▶ _Exercise prompt_
Pick out each of the lines below that contains the word "value" with matching case, and copy those lines.

▶ _Records shown_
=== Begin Enclosure ===

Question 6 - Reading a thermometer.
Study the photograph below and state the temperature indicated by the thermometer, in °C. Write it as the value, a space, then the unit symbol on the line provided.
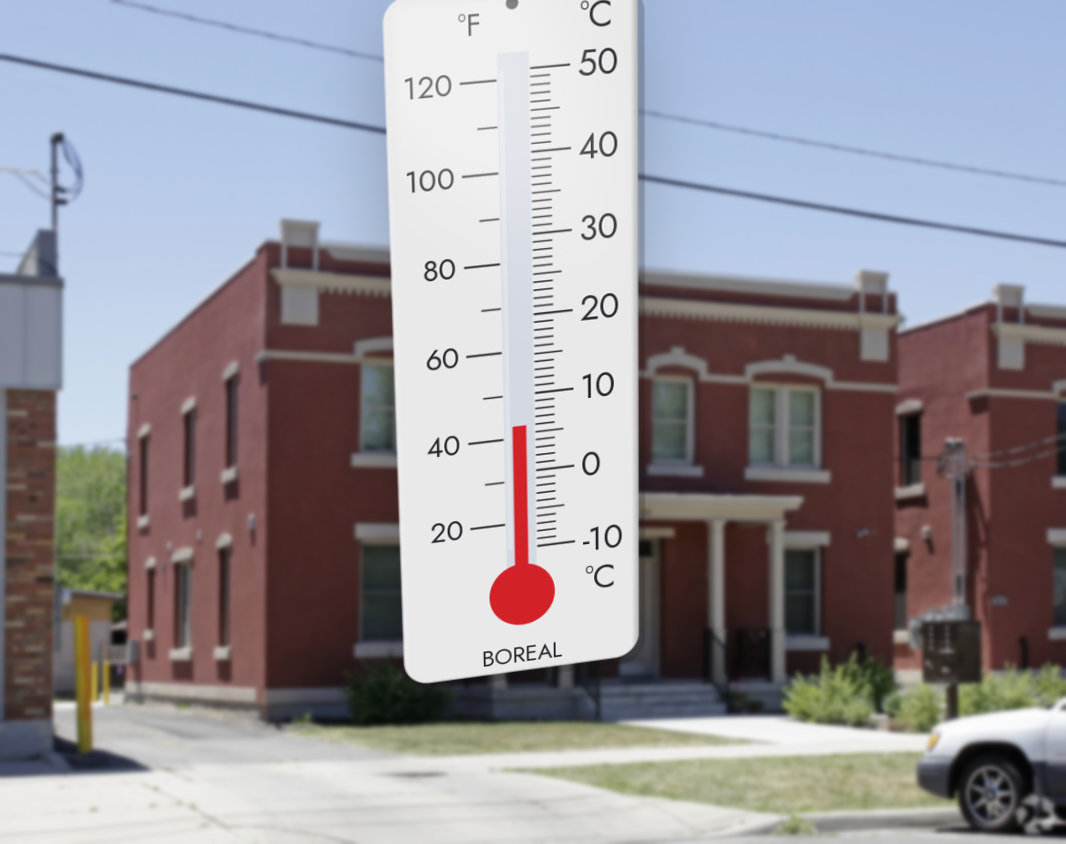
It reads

=== End Enclosure ===
=== Begin Enclosure ===

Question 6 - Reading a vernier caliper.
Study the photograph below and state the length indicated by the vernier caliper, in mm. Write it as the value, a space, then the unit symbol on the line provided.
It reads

=== End Enclosure ===

▶ _Your response_
Study the photograph below and state the temperature indicated by the thermometer, in °C. Write it as the value, a space, then the unit symbol on the line provided.
Study the photograph below and state the length indicated by the vernier caliper, in mm. Write it as the value, a space, then the unit symbol on the line provided.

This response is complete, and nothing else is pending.